Stored data entries
------------

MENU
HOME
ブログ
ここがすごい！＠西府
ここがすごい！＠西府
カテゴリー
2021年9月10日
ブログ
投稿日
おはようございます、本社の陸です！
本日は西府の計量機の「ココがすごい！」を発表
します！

------------

## HOW TO COMPLETE THIS TASK
Your answer must be an exact copy of all the entries.

## FINISHED TASK
MENU
HOME
ブログ
ここがすごい！＠西府
ここがすごい！＠西府
カテゴリー
2021年9月10日
ブログ
投稿日
おはようございます、本社の陸です！
本日は西府の計量機の「ココがすごい！」を発表
します！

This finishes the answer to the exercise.